"I refuse to take you for granted," he told the cheering crowd, several of whom were shouting into their own bullhorns. "They keep squeezing and squeezing and squeezing. At some point, you get squeezed to death."
Like those on Frederick Road in Catonsville, postal workers across the country took to the streets Tuesday to protest proposed layoffs and closures, including the shuttering of 41 offices in Maryland and eight in Baltimore. Union officials said they held rallies at every congressional district in the nation.
The jobs of nearly 1,000 workers in Maryland are in jeopardy, officials said.
At the rally, John Kearney, a letter carrier at the Windsor Mill post office, said it was too early to know exactly who would lose their jobs. "A lot of the younger carriers could be in danger," he said.
Thomasine Derricks, president of the American Postal Workers Union in Baltimore, said: "We are under attack."
Nationally, the U.S. Postal Service is considering closing 3,700 offices and laying off more than 120,000 workers to overcome an $8 billion budget shortfall. But union members argue that the Postal Service is fiscally solvent.

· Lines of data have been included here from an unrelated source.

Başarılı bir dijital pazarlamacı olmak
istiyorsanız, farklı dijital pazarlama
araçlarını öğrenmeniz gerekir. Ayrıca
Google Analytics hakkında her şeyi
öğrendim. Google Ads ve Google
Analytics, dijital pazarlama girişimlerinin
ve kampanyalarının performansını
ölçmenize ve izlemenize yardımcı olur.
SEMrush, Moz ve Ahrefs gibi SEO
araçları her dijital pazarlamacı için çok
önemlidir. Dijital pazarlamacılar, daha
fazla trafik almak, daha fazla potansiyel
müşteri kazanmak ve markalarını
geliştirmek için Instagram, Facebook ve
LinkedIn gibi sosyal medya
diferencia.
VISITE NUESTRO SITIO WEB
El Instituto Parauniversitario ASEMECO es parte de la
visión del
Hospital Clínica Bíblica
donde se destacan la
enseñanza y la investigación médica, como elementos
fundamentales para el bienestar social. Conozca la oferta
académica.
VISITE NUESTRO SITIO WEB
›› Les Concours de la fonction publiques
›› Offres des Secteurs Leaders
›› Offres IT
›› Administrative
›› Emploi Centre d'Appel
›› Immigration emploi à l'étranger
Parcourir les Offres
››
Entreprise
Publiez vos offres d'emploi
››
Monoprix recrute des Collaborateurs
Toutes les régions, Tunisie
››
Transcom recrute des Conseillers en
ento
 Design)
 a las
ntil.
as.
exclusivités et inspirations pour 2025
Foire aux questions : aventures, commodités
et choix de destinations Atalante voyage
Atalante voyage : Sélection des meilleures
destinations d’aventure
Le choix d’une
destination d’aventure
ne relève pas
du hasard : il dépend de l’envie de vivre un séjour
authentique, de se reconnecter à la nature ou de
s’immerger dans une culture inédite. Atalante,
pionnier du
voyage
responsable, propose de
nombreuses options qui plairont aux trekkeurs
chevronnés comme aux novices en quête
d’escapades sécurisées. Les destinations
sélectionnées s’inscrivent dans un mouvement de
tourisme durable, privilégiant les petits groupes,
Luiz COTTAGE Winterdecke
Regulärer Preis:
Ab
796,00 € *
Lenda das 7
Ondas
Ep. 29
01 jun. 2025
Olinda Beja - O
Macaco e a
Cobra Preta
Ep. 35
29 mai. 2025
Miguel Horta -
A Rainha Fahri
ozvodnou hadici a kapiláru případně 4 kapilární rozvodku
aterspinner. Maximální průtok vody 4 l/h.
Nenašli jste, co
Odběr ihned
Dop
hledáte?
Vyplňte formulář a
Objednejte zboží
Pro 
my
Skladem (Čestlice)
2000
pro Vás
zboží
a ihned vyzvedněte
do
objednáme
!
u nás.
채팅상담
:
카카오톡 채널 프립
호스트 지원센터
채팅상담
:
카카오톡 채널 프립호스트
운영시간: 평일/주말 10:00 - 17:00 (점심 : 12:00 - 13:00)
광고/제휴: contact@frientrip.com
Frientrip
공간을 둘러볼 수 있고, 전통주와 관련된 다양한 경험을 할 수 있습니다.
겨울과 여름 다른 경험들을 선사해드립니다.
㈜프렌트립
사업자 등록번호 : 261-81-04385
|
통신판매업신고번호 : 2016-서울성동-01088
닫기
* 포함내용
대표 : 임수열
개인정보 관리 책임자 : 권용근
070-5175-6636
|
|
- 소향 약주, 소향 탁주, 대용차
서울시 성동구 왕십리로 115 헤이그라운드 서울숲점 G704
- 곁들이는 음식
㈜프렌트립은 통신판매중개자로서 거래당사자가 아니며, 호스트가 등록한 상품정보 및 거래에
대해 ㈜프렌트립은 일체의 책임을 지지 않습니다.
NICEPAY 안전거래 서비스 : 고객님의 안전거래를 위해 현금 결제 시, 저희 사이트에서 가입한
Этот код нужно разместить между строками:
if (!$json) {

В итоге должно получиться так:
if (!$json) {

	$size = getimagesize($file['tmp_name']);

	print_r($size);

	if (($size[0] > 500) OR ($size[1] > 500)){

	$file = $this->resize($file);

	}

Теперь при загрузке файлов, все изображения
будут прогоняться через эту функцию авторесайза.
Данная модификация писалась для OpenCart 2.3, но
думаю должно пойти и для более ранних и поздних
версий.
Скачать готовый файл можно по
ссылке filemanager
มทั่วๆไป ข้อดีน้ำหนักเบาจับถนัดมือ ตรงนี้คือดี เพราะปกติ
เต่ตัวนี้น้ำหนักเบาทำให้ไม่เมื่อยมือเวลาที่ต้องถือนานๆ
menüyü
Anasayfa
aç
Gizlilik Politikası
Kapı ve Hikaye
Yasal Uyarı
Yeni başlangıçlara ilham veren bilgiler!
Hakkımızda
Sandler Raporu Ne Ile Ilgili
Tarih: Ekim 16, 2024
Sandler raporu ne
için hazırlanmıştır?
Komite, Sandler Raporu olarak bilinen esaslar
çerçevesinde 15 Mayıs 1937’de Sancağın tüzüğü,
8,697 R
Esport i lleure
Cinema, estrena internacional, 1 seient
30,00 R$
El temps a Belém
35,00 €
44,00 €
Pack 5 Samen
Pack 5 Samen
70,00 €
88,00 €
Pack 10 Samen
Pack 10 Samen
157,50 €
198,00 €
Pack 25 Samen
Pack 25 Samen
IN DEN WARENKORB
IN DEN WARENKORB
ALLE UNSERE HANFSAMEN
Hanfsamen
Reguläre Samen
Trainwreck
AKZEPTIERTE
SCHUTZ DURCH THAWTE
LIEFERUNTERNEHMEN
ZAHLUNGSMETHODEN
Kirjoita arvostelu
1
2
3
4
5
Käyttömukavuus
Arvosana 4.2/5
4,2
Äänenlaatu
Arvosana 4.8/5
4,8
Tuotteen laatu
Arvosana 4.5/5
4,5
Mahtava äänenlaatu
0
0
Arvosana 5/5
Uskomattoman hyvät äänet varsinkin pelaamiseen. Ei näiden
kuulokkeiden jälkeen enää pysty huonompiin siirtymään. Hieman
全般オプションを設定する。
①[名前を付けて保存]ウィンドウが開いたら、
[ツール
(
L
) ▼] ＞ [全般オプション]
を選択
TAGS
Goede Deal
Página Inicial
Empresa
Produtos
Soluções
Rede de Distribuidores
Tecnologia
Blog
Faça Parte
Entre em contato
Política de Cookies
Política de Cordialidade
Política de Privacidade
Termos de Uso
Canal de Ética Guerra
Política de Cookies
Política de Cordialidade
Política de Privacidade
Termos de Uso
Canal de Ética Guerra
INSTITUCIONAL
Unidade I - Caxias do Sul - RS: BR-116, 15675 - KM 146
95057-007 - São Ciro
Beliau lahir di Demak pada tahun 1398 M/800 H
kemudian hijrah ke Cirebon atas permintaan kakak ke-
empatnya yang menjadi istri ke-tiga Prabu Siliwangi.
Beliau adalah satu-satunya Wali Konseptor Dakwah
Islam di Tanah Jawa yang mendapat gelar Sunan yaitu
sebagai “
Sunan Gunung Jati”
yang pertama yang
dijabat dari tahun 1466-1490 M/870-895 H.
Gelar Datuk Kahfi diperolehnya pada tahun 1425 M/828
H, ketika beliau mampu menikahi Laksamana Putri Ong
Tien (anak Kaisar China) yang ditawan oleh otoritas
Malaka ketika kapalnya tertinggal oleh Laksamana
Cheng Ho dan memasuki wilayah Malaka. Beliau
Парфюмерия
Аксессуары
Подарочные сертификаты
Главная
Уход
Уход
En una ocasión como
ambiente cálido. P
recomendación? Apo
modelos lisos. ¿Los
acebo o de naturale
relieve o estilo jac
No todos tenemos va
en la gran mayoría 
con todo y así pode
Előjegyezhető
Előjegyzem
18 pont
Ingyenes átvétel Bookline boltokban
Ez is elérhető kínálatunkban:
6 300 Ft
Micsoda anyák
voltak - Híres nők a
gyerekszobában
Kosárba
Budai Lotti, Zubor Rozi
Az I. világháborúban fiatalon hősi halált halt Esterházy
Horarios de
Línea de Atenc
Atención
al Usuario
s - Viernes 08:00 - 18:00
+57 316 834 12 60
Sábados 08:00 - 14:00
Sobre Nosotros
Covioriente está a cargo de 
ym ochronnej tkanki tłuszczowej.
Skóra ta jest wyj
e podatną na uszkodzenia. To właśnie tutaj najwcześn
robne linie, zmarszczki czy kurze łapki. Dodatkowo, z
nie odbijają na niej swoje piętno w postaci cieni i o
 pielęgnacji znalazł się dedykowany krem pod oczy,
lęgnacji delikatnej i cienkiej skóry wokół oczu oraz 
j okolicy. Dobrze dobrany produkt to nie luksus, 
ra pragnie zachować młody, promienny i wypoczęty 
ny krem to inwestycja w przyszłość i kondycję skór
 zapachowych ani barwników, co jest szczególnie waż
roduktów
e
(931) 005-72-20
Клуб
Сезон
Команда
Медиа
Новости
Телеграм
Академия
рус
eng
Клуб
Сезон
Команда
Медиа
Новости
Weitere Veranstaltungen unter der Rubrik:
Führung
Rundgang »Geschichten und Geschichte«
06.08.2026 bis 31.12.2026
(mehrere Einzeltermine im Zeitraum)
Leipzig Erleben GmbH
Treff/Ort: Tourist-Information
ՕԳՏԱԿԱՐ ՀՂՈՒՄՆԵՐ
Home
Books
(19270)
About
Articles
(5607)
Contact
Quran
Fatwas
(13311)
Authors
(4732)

They say a 2006 congressional mandate to fund pensions 75 years into the future is the drag on the budget, and they want to use that money to retain current jobs.
"We're making money, but it's being diverted to the fund," said Mike Smith, financial secretary for the Metropolitan Baltimore CouncilAFL-CIO.
Postmaster General Patrick Donahoe has asked Congress for legislation to eliminate the requirement that the Postal Service make $5.5 billion annual payments to pre-fund retirement health benefits. He said such a bill could prevent the large-scale layoffs currently proposed.
Cummings is one of more than 200 co-sponsors of legislation to allow the U.S. Postal Service to do just that. He has also proposed his own bill, which he said would allow the postal service to enter into new business, such as check cashing.
While acknowledging the need for "some downsizing," Cummings told protesters Tuesday, "I do not want a single employee to be laid off."
That caused the crowd to break into chants: "Rain or shine! Sleet or snow! Postal workers are on the go!"
"The right thing is jobs, creating jobs and saving jobs," Sarbanes said. He added that the funding of future pensions "doesn't make any kind of sense."
"It's an unfair burden placed on them," he said of the mandate on the postal service. "Basically, it's an organization that is working pretty well."
In the past four fiscal years, the Postal Service has reduced costs by more than $12 billion and its workforce by 110,000 employees, Donahoe said in a statement. "As impressive as these reductions have been, we must significantly accelerate the pace of cost reduction in the next four years," said Donahoe.